The model has potential to scale across Africa without significant financial or technological resources
The results have been encouraging beyond health outcomes alone. Girls who participated in earlier engagements have gone on to pursue their education and set goals for themselves, an outcome Dr Bakare says demonstrates the wider social value of equipping girls with health knowledge.
“Most of the girls that we engage are now furthering their education and are able to achieve their goals and dreams,” she added.
What distinguishes the model further is its potential to scale across Africa without requiring significant financial or technological resources. Many health interventions fail in low-resource settings because they depend on specialised equipment or infrastructure that is difficult to sustain. Dr Bakare designed this project to avoid that trap.
“The proposal is going to fit perfectly into normal African settings because it is low-cost driven,” she explained. “It also involves community-based engagement that is very familiar with African settings. We live in groups and relate so well, so this is going to be applicable to African countries.”

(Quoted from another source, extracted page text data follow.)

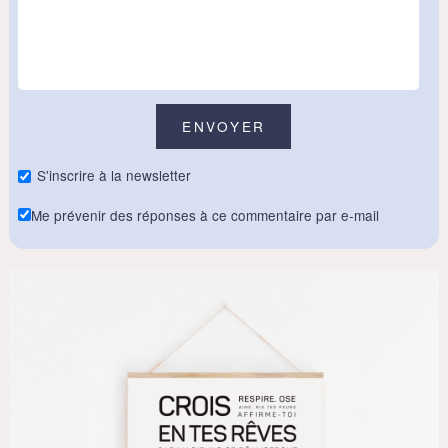
S'inscrire à la newsletter
Me prévenir des réponses à ce commentaire par e-mail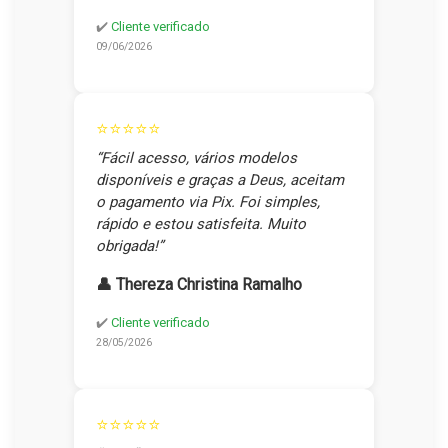
✔️
Cliente verificado
09/06/2026
⭐⭐⭐⭐⭐
“Fácil acesso, vários modelos
disponíveis e graças a Deus, aceitam
o pagamento via Pix. Foi simples,
rápido e estou satisfeita. Muito
obrigada!”
👤 Thereza Christina Ramalho
✔️
Cliente verificado
28/05/2026
⭐⭐⭐⭐⭐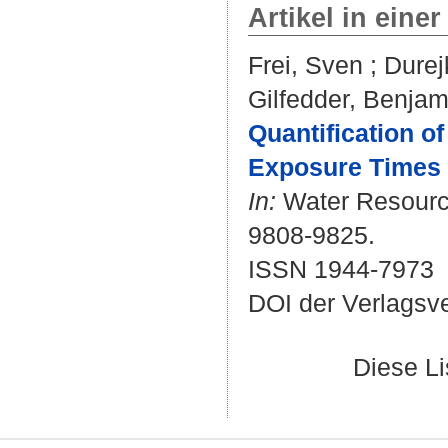
Artikel in einer
Frei, Sven
;
Durej
Gilfedder, Benjam
Quantification o
Exposure Times 
In:
Water Resource
9808-9825.
ISSN 1944-7973
DOI der Verlagsv
Diese L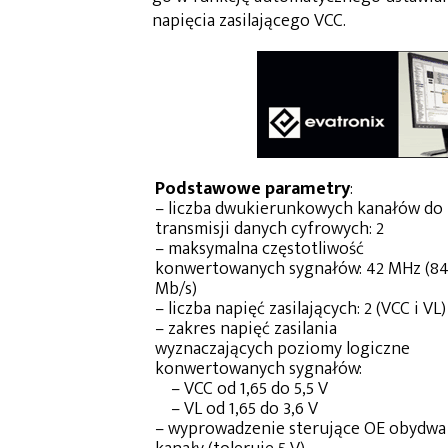
napięcia zasilającego VCC.
Podstawowe parametry
:
– liczba dwukierunkowych kanałów do
transmisji danych cyfrowych: 2
– maksymalna częstotliwość
konwertowanych sygnałów: 42 MHz (8
Mb/s)
– liczba napięć zasilających: 2 (VCC i VL)
– zakres napięć zasilania
wyznaczających poziomy logiczne
konwertowanych sygnałów:
– VCC od 1,65 do 5,5 V
– VL od 1,65 do 3,6 V
– wyprowadzenie sterujące OE obydwa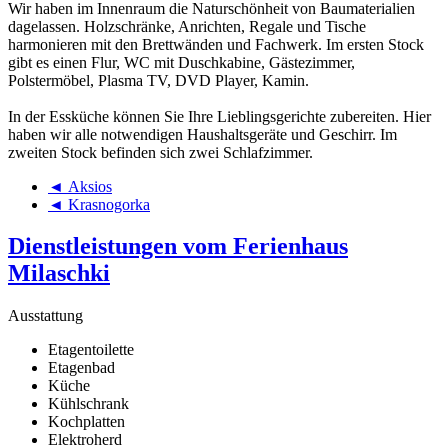
Wir haben im Innenraum die Naturschönheit von Baumaterialien
dagelassen. Holzschränke, Anrichten, Regale und Tische
harmonieren mit den Brettwänden und Fachwerk. Im ersten Stock
gibt es einen Flur, WC mit Duschkabine, Gästezimmer,
Polstermöbel, Plasma TV, DVD Player, Kamin.
In der Essküche können Sie Ihre Lieblingsgerichte zubereiten. Hier
haben wir alle notwendigen Haushaltsgeräte und Geschirr. Im
zweiten Stock befinden sich zwei Schlafzimmer.
◄ Aksios
◄ Krasnogorka
Dienstleistungen vom Ferienhaus
Milaschki
Ausstattung
Etagentoilette
Etagenbad
Küche
Kühlschrank
Kochplatten
Elektroherd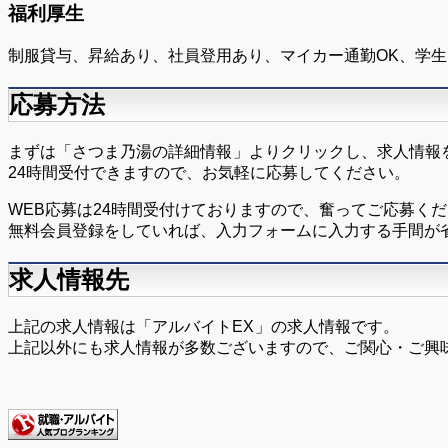
福利厚生
制服貸与、昇給あり、社員登用あり、マイカー通勤OK、学
応募方法
まずは「さつま乃湯の詳細情報
」よりクリックし、求人情報
24時間受付できますので、お気軽に応募してください。
WEB応募は24時間受付けておりますので、奮ってご応募く
無料会員登録をしていれば、入力フォームに入力する手間が
求人情報先
上記の求人情報は「アルバイトEX
」の求人情報です。
上記以外にも求人情報が多数ございますので、ご関心・ご興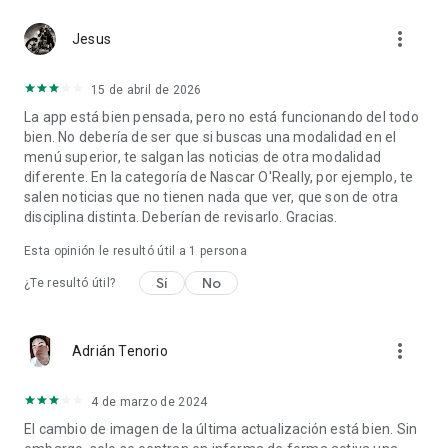
que aman los coches y la competición. Utilizamos nuestra
tecnología y nuestra cartera de marcas para diferenciar
more_vert
Jesus
nuestros servicios, contenido exclusivo y productos.
Conectamos con los fans del motor en 17 lenguas y en todo
el mundo.
15 de abril de 2026
Contenido digital, eventos en directo, merchandising, gaming,
La app está bien pensada, pero no está funcionando del todo
redes sociales y nuestra propia herramienta de compraventa
bien. No debería de ser que si buscas una modalidad en el
de automóviles para satisfacer a todos los apasionados del
menú superior, te salgan las noticias de otra modalidad
mundo del motor. Somos una compañía de tecnología y de
diferente. En la categoría de Nascar O'Really, por ejemplo, te
medios digitales a nivel mundial y tu puerta de acceso al
salen noticias que no tienen nada que ver, que son de otra
mundo de los coches y los deportes de motor.
disciplina distinta. Deberían de revisarlo. Gracias.
https://lat.motorsport.com/info/copyright/
Esta opinión le resultó útil a 1 persona
https://lat.motorsport.com/info/terms-of-use/
Sí
No
¿Te resultó útil?
https://lat.motorsport.com/info/legal/
http://lat.motorsport.com/info/privacy-policy/
more_vert
Adrián Tenorio
4 de marzo de 2024
El cambio de imagen de la última actualización está bien. Sin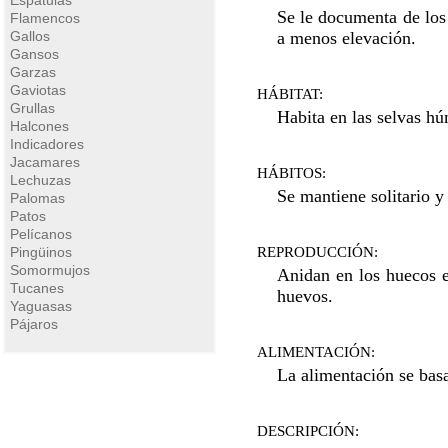
Espatulas
Se le documenta de los
Flamencos
Gallos
a menos elevación.
Gansos
Garzas
Gaviotas
HÁBITAT:
Grullas
Habita en las selvas h
Halcones
Indicadores
Jacamares
HÁBITOS:
Lechuzas
Se mantiene solitario 
Palomas
Patos
Pelícanos
Pingüinos
REPRODUCCIÓN:
Somormujos
Anidan en los huecos en
Tucanes
huevos.
Yaguasas
Pájaros
ALIMENTACIÓN:
La alimentación se basa
DESCRIPCIÓN: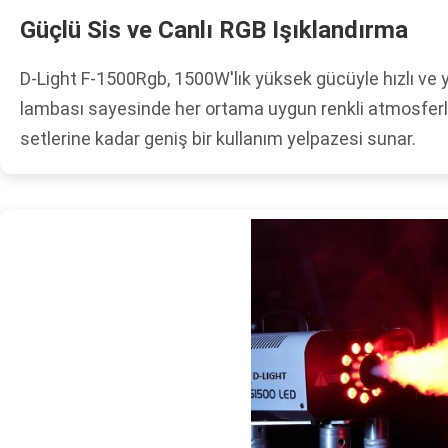
Güçlü Sis ve Canlı RGB Işıklandırma
D-Light F-1500Rgb, 1500W'lık yüksek gücüyle hızlı ve
lambası sayesinde her ortama uygun renkli atmosferler
setlerine kadar geniş bir kullanım yelpazesi sunar.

Rather than relying on expensive systems, the intervention draws on community structures, schools, health facilities, peer networks and locally adaptable education strategies. This makes replication across African countries feasible, regardless of differences in health system resources.
For Dr Bakare, the project is ultimately about more than disease prevention. It is about giving women and girls the knowledge, confidence and support systems they need to take charge of their reproductive health in environments where silence and stigma have for too long shaped outcomes.
If the model succeeds, it could offer a practical, African-led answer to one of the continent’s most persistent public health challenges.